Quando perguntamos se ainda tinha lugar, respondeu-nos com um ar muito sério,
que àquela hora era impossível arranjar estadia para nós. Ficamos em estado de
choque. A povoação é pequena, sem grandes alojamentos, estava a escurecer e o
próximo albergue ficava em Sarria, a 13km dali. De repente, com uma sonora
gargalhada, depois de saber que éramos portugueses e de nos fazer mil e uma
questões, disse-nos que ainda havia beliches.
O albergue do
mosteiro situa-se numa dependência que anteriormente servia de armazém. O
espaço amplo, decorado com motivos relacionados com a prática agrícola, estava
cheio de gente e os lugares disponíveis já eram poucos. Voltamos a encontrar o
Alexandre que, munido de várias agulhas, furava as bolhas dos pés. Depois do
banho tomado fomos visitar o edifício acompanhados por um dos monges.
Percorremos os
espaços dos claustros, da botica e a parte do dormitório destinada a acolher
aqueles que procuram uns dias de paz, descanso e contemplação. Por fim,
visitamos a igreja monacal e a sacristia.
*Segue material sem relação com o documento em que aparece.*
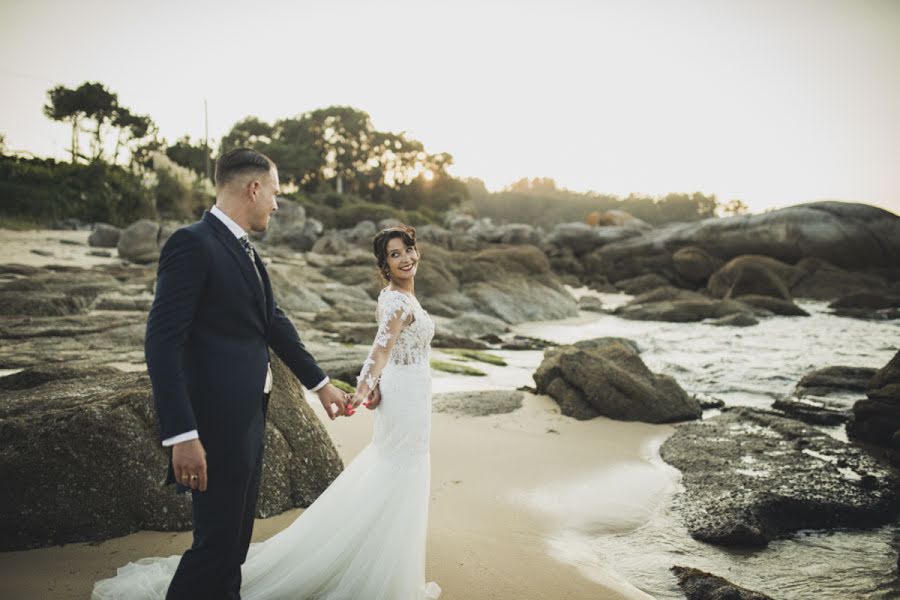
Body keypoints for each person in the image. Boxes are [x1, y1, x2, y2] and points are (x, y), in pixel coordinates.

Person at [93, 217, 441, 598]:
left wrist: (370, 388)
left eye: (407, 249)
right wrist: (363, 387)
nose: (405, 258)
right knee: (398, 473)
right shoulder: (394, 301)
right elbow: (380, 349)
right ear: (384, 266)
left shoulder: (404, 297)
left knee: (399, 474)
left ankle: (386, 568)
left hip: (410, 396)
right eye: (395, 254)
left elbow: (392, 351)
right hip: (403, 402)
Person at [93, 147, 351, 600]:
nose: (276, 203)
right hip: (211, 426)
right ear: (253, 189)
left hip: (249, 415)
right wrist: (181, 434)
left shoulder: (241, 247)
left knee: (233, 546)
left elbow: (273, 321)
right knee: (214, 547)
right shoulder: (192, 243)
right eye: (273, 193)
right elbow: (161, 341)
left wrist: (321, 383)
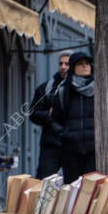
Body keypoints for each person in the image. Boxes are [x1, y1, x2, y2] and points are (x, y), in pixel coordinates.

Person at [51, 52, 96, 183]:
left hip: (93, 150)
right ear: (73, 68)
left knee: (91, 190)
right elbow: (53, 118)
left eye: (87, 63)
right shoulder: (64, 91)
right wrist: (63, 133)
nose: (85, 66)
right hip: (70, 150)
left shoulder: (99, 90)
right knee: (71, 190)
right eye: (80, 64)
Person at [29, 50, 72, 178]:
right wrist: (48, 114)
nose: (63, 67)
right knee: (44, 182)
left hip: (72, 145)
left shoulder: (80, 89)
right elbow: (32, 113)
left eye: (67, 64)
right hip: (51, 145)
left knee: (74, 184)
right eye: (61, 63)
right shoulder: (46, 88)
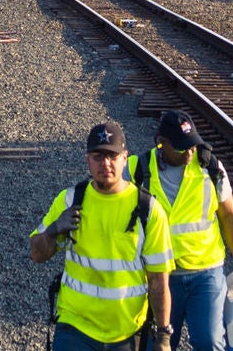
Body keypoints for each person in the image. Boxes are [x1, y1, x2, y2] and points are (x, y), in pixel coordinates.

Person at [32, 122, 175, 351]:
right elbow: (37, 254)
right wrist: (54, 229)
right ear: (88, 159)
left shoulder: (148, 210)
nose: (105, 163)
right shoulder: (69, 200)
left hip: (127, 333)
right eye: (98, 156)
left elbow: (159, 281)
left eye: (112, 156)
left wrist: (163, 336)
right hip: (75, 327)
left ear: (125, 158)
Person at [128, 111, 233, 351]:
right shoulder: (137, 169)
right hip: (159, 275)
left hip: (206, 273)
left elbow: (229, 215)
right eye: (182, 147)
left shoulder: (211, 167)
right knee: (159, 345)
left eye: (192, 144)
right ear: (160, 142)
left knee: (210, 342)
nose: (190, 152)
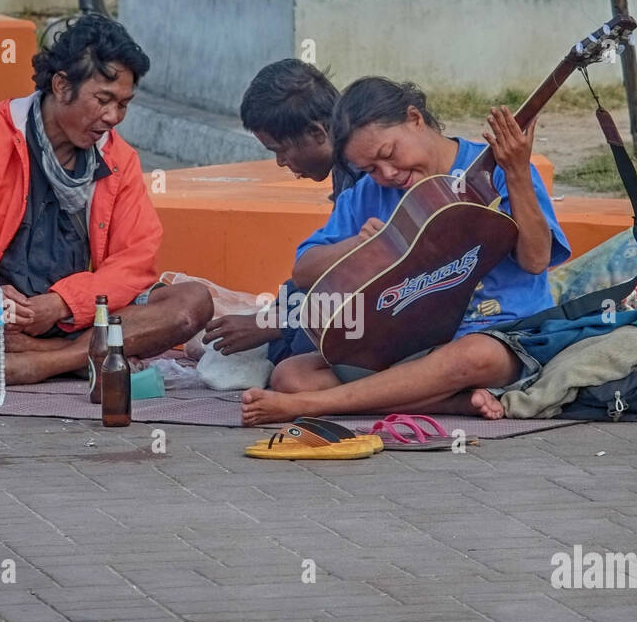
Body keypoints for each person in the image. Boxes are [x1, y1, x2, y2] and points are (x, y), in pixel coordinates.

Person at [0, 13, 213, 385]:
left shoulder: (119, 159)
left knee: (192, 303)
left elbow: (135, 261)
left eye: (124, 104)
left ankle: (39, 364)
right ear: (62, 86)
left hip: (81, 318)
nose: (114, 117)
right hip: (0, 318)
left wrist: (63, 304)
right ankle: (79, 359)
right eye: (103, 100)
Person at [240, 76, 570, 426]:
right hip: (407, 344)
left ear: (415, 119)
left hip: (500, 334)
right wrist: (359, 246)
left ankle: (313, 406)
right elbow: (303, 270)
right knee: (292, 376)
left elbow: (536, 261)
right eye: (370, 169)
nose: (388, 174)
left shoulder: (500, 170)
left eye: (388, 154)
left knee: (475, 355)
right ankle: (453, 404)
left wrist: (517, 171)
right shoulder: (368, 193)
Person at [201, 59, 361, 361]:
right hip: (340, 297)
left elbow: (371, 279)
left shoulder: (372, 172)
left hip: (384, 305)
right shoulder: (346, 169)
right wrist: (275, 314)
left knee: (296, 356)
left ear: (317, 133)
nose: (280, 163)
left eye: (281, 150)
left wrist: (275, 324)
No mosteiro, fundado cerca do século
VI, por iniciativa de S. Martinho de Dume, vivem pouco mais de vinte monges
beneditinos, em regime de clausura e semi-clausura (como é o caso do monge que
nos fez a visita guiada).
Às 19h dirigimo-nos à
igreja, que estava cheia de peregrinos e turistas, com objetivo de ouvir as
vésperas. Nunca tinha presenciado, “ao vivo e a cores”, uma celebração em canto
gregoriano. Foi uma sensação incrível ouvir aqueles monges, totalmente vestidos
de negro, a recitar, em uníssono, cânticos religiosos. Mais tarde fomos jantar
a um agradável tasco, mesmo junto ao mosteiro. Sorvemos mais uma malga de caldo
galego, que a caminhada exige repasto reforçado, acompanhado por um lombo
assado e legumes cozidos. Como sobremesa, tarte de queijo. Tudo estava
delicioso. Às 10h, como nos tinha sido indicado, fecharam-se as portas do
mosteiro. Em poucos minutos instalou-se o silêncio e adormeci na paz dos anjos.